There have been a number of thoughtful responses to my confession, the other day, about cheating on Web standards. Several folks recommended this approach:
<blockquote cite="http://www.betaversion.org/~stefano/linotype/news/35/" title="Stefano Mazzocchi"> ... </blockquote>Jim White also made this intriguing proposal:
<blockquote cite="urn:name:Stefano%20Mazzocchi"> .. </blockquote>Jim pointed me to the IANA registry of URN namespaces, noting that while 'name' is not among those registered namespaces, and the one you can find there -- RFC3043, Personal Internet Name (PIN): A URN Namespace for People and Organizations -- isn't quite right either, these are examples of valid ways to extend an attribute that takes a URI as its value.

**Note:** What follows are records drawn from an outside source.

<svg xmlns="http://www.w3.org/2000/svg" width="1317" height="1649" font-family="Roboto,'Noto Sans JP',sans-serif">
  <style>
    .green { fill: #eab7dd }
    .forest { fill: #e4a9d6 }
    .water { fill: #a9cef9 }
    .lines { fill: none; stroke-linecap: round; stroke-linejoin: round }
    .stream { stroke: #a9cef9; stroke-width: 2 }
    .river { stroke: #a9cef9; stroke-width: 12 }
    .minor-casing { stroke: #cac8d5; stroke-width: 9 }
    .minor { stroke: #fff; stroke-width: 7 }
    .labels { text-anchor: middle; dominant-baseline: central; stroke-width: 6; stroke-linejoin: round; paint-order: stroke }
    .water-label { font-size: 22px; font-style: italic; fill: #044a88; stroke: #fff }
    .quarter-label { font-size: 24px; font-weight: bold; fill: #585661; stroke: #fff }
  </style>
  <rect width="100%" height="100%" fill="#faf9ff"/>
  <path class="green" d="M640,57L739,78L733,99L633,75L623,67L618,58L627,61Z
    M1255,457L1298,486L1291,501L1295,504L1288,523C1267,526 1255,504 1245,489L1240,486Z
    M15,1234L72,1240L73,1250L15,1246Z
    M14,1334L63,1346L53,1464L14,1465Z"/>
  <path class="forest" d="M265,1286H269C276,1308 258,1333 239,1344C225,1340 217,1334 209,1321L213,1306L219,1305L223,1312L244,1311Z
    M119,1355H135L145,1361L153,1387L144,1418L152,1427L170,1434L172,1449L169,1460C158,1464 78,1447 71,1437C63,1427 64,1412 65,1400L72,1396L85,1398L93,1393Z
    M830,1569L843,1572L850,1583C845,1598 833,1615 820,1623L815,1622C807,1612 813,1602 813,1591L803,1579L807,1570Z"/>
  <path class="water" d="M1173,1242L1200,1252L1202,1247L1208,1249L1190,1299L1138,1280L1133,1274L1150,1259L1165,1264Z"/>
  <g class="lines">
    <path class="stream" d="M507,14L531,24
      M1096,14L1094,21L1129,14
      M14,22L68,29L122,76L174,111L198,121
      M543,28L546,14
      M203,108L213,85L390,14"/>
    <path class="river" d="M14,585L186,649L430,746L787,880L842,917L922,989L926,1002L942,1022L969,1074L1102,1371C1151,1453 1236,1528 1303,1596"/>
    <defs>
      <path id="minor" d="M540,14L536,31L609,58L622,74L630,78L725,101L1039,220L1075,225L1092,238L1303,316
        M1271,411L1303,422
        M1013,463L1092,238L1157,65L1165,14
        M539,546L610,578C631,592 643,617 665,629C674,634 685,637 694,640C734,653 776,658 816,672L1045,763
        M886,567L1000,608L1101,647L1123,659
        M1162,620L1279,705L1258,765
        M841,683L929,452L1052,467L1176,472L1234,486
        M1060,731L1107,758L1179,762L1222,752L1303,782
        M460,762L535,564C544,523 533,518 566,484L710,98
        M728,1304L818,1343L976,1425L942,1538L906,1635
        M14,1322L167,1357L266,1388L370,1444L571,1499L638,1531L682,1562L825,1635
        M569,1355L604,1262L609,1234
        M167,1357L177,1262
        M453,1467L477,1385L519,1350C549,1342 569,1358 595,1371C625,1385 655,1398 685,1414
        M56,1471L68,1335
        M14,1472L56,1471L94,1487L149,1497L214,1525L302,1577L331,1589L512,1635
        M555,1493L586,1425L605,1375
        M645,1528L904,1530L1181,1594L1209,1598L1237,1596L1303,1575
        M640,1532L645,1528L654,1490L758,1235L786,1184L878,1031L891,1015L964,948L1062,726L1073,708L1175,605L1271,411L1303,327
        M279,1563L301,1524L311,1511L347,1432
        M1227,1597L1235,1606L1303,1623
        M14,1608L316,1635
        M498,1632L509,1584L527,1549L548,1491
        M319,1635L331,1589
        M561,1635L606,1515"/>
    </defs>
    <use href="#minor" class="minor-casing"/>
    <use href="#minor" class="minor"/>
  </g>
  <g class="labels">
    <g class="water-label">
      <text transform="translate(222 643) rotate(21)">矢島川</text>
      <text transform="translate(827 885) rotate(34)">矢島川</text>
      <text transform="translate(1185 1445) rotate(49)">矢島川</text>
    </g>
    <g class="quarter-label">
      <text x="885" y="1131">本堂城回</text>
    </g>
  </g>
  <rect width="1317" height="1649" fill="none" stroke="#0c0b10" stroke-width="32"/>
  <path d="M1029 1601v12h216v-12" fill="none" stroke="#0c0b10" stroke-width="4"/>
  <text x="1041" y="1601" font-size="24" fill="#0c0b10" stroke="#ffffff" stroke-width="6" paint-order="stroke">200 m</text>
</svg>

Of course that still left the other problem:
<pre class="code" lang="python"> .. </pre>
I think that for the next phase of this experiment, I should just bite the bullet and start writing nonstandard attributes -- such as 'lang' in this case -- into another namespace. For an author, as Jim points out, there's not a lot of extra friction or overhead. It could be as little as two extra characters:
<pre class="code" e:lang="python"> .. </pre>The 'e' would be for 'experimental' -- mapped to what URI I don't yet know. As Jim rightly points out, the burden to process these experimental attributes would fall mainly on developers of authoring and search tools, not on users. Since I've got a couple of my own XML-aware search tools running now, I'll give this a whirl and see how it goes. Thanks to everybody who commented on this matter. I will continue to be interested to hear from people with ideas about how to strike the right balance.